A son retour de Marseille en janvier dernier, un transfert à coût zéro visant à réduire la masse salariale de l'OM, le grand brun aux bras tatoués a fait de nouveau valoir tout son ascendant dans les vestiaires comme sur les tribunes du Stade du Dragon. C'est donc en toute logique que l'entraîneur portugais Vitor Pereira lui a rendu une baguette de maestro que le joueur de 31 ans continuer de manier avec brio en dépit d'une moindre fraîcheur physique. Samedi en championnat, le technicien de Porto a d'ailleurs payé cher son choix de sortir Lucho à l'heure de jeu, sans doute pour le ménager avant la réception aux Parisiens, car son équipe a permis au modeste Rio Ave de reprendre le dessus alors qu'elle menait au score.
Drame personnel
"Tout était tranquille quand Lucho est sorti, puis le chaos a surgi en un clin d'oeil", a résumé le quotidien sportif Record. La défaite évitée de justesse, ce nul (2-2) a tout de même coûté à Porto sa première place du classement, désormais occupée par Benfica à la différence de buts. Le retour de Lucho au premier plan a été marqué par le deuil, car son père est décédé le jour même de son entrée en lice en Ligue des champions. Tenant à jouer sa 50e rencontre à ce niveau, et surtout à montrer sa force de caractère, Lucho a ouvert le score et conduit Porto vers une victoire précieuse chez le Dinamo Zagreb (2-0).

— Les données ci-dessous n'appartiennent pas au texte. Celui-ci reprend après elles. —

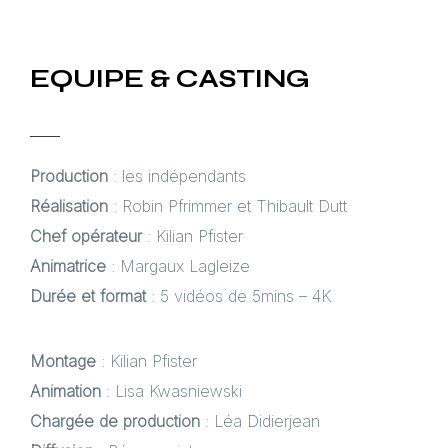
EQUIPE & CASTING
Production
: les indépendants
Réalisation
: Robin Pfrimmer et Thibault Dutt
Chef opérateur
: Kilian Pfister
Animatrice
: Margaux Lagleize
Durée et format
: 5 vidéos de 5mins – 4K
Montage
: Kilian Pfister
Animation
: Lisa Kwasniewski
Chargée de production
: Léa Didierjean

Si Lucho s'est déjà montré déterminant face au PSG lors des grands chocs du football français qu'il a joués sous le maillot de l'OM, avec lequel il a été champion de France en 2010, le club de Paris représente aujourd'hui un tout autre défi. Pour contrer ce PSG version 2012, avec ses nouvelles recrues de la trempe de Zlatan Ibrahimovic ou Thiago Silva, l'ancien Marseillais sera sans doute animé par l'idée de montrer aux Français son meilleur niveau, qu'il n'a déployé que par intermittence à l'OM, quitté par la petite porte.
Il devra surtout savoir tirer le meilleur de ses coéquipiers. Secondé par l'infatigable international portugais Joao Moutinho, "El Comandante" aura ainsi pour mission d'exploiter le talent des deux Colombiens en vogue chez les Dragons: James Rodriguez, jeune ailier plein d'applomb, et Jackson Martinez, efficace avant-centre venu finalement combler un poste laissé vacant depuis le départ de leur compatriote Radamel Falcao.